Yahoo just revealed that in August 2013, someone stole data linked to more than one billion accounts. Back in September, the company announced a 2014 security breach affecting some 500 million users, however, it believes these two incidents are "likely distinct." Additionally, the company says that it believes the same hackers from the 2014 breach dug into its code and figured out how to forge cookies to target specific accounts. It has invalidated the forged cookies and notified holders of the accounts they were used to access in 2015 or 2016.
Need a spreadsheet or a chart to keep track of all the ways your Yahoo account info is probably floating around right now? There is an FAQ to try and help users figure out what has been stolen, when and how they might be affected.

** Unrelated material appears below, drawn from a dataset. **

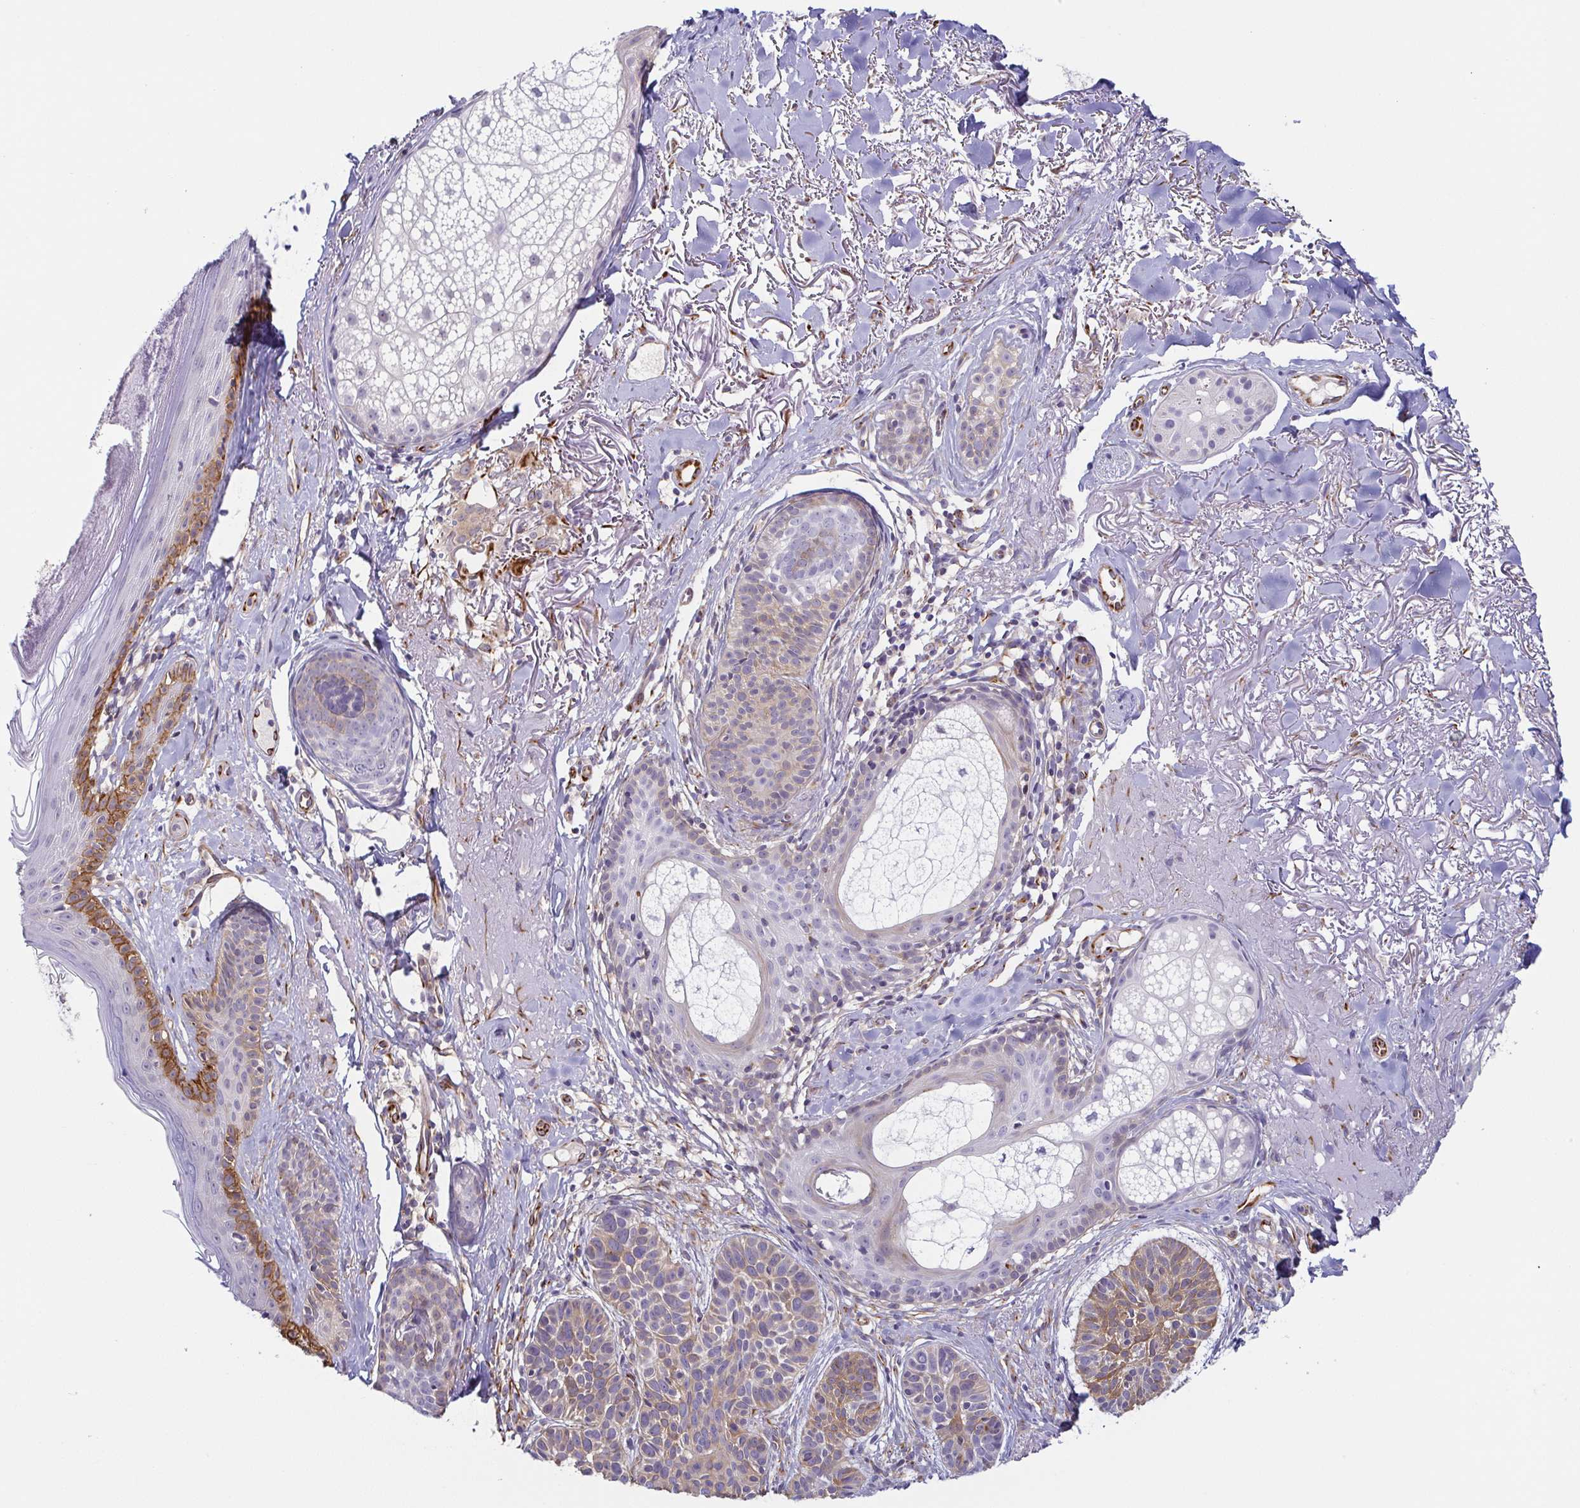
{"staining": {"intensity": "weak", "quantity": "25%-75%", "location": "cytoplasmic/membranous"}, "tissue": "skin cancer", "cell_type": "Tumor cells", "image_type": "cancer", "snomed": [{"axis": "morphology", "description": "Basal cell carcinoma"}, {"axis": "topography", "description": "Skin"}], "caption": "Tumor cells show weak cytoplasmic/membranous expression in about 25%-75% of cells in skin cancer. Nuclei are stained in blue.", "gene": "COL17A1", "patient": {"sex": "male", "age": 78}}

Still, the massive size of this breach means that for Yahoo users information including "names, email addresses, telephone numbers, dates of birth, hashed passwords (using MD5) and, in some cases, encrypted or unencrypted security questions and answers" is potentially out there. The company is reaching out to potentially affected users, so there should be a message coming your way soon, while the security questions and answers have been invalidated. Of course, if you've used the same information for a security answer somewhere else, then whoever has it could use those answers against you -- change them.
Yahoo's ongoing security investigation and users left scrambling to reset passwords and security questions (again) is just one part of the puzzle. It's unclear how these new revelations affect its $4.83 billion acquisition by (Engadget and AOL parent company) Verizon. Previous reports indicated the carrier could be looking for a discount or way out of the deal altogether, and this bad news probably won't help.